April 09, 2005

Today I felt the sun on my skin

The younger kids were playing some kind of game, my oldest son was at school taking a standardized test, my daughter was at college writing a paper, my husband has been out of town for three days, and my parents were headed to the Farmers' Market downtown. No one needed me; I was free to take a leisurely walk. I left the house, with its kitchen full of unwashed dishes, office piled with stacks of papers, living room full of kids, and walked across newly unfurling clover past the shallow muddy pond that shrilled with the songs of spring peepers.

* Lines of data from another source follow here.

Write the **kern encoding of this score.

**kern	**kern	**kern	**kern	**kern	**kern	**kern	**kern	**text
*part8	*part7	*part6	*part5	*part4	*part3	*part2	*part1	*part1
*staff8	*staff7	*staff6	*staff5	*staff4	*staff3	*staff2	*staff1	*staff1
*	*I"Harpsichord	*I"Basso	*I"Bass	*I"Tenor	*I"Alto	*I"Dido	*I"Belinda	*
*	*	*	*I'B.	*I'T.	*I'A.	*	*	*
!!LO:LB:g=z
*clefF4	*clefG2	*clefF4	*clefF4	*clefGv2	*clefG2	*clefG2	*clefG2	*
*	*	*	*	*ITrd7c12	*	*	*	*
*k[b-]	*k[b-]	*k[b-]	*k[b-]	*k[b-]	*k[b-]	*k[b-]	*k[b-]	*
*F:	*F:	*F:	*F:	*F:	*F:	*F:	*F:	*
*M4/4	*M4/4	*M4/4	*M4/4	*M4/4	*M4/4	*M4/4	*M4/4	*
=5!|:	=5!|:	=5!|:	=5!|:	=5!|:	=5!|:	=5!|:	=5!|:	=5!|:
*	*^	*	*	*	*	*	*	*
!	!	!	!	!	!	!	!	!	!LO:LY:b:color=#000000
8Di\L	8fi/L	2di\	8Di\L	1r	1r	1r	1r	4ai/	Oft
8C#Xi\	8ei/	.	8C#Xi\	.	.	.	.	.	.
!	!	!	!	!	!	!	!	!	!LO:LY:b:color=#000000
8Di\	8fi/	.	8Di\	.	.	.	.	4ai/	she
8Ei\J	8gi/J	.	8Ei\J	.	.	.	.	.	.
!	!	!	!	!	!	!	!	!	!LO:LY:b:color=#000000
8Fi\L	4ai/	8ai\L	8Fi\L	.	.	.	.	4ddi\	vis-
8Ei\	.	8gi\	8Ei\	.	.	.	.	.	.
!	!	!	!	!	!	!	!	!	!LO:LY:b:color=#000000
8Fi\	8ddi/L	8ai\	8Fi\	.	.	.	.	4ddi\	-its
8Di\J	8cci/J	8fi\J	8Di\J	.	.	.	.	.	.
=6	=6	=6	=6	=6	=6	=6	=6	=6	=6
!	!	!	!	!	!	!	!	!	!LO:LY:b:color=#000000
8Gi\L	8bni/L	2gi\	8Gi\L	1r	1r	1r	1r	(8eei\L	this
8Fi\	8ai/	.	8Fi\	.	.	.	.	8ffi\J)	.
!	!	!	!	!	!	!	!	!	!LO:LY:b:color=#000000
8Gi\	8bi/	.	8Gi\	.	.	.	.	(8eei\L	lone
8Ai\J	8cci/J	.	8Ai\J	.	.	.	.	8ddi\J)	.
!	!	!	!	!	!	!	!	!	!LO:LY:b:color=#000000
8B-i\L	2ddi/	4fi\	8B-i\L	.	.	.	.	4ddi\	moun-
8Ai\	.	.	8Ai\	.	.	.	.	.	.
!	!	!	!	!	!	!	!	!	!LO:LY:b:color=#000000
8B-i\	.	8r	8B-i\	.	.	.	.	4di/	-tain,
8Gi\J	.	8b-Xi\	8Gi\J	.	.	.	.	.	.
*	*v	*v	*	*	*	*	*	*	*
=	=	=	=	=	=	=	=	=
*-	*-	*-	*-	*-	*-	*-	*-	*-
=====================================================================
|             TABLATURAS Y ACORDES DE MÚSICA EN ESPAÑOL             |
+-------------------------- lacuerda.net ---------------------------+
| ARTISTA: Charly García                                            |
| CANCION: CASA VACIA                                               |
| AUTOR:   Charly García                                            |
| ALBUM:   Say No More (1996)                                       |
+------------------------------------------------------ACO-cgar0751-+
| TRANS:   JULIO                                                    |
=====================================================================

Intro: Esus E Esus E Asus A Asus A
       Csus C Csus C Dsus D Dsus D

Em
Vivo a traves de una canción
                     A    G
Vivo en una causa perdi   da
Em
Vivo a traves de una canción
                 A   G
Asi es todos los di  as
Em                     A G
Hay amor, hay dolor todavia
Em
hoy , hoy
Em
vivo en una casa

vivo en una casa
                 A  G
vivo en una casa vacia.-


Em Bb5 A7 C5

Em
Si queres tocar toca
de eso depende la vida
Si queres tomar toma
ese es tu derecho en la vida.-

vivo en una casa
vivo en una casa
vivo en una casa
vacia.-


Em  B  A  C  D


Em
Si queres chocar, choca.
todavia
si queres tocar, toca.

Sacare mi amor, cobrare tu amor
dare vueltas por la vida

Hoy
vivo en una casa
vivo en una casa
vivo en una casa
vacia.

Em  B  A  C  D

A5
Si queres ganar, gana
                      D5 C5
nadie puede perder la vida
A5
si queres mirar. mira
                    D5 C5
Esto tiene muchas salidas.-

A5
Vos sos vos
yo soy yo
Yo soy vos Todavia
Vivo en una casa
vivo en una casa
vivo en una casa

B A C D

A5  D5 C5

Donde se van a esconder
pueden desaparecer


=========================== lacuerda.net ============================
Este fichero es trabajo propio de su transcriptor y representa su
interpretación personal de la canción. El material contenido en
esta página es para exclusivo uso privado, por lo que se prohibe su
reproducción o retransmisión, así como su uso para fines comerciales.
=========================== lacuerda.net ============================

Wearing my tall green boots, I sloshed through the wonderful mud and dark puddles of the woods. In another month, the woods will be deeply shaded, but in April the sun slides down past bare branches, shining onto mossy stumps and wet brown leaves. I tramped along my trails, pausing only to toss aside dead branches that had fallen, worked my way to a dry spot covered with pine needles and moss.

The sun touched my face, my forearms. I flopped to the ground and turned upward to meet the warmth that slid toward me. Perhaps you need to live in a place with snowy winters to understand how this felt. Perhaps you need to experience a winter of wearing multiple layers of bulky clothing, double socks that itch, clunky hiking boots, and long underwear that soaks up sweat and leaves you chilled. A winter of sweeping snow off the car several times each day, scraping ice off the windshield, trying to drive with mittens on while the car heats up. A winter of wet winter clothes always hanging in the kitchen, drafts that make your feet cold no matter where you are.

I pulled off my t-shirt, my boots, my jeans, and stretched out to feel that wonderful touch. On the ground, the spring air moved slowly. I could hear birdsong and the scampering of small creatures. The creak of pine limbs. I could smell dead leaves, old pine needles, new mud. But mostly, my senses were overwhelmed by sun trickling, tickling, kissing my skin. Something I dreamed about all winter long.

4 comments:

Moreena said...

This is beautiful. And you can walk right out your door into it all. Sigh.

Anonymous said...

I spent several years living in the frozen tundra and know what you mean about that first day you can strip down and reintroduce your skin to the ol' vitamin K. I hated the frozen tundra... I do much better in the tropics. I can strip down all year long! But I only appreciate that because I know what it was like not to have it.

Pilgrim/Heretic said...

I lived in that same frozen tundra with EvieB... and the best part of the whole year was those first days of real sun, when everyone who'd spent the winter huddled in scarves, chins tucked down inside collars, suddenly lifted up their heads and beamed at the world and each other. That first week of spring, everyone is irrepressibly cheerful.

jo(e) said...

Moreena: Yes, I can walk just outside my door and do this ... but only for few more weeks. Around May 1st the mosquitoes will hatch, and then this whole experience would be something more like a ritual of human sacrifice to the insect world.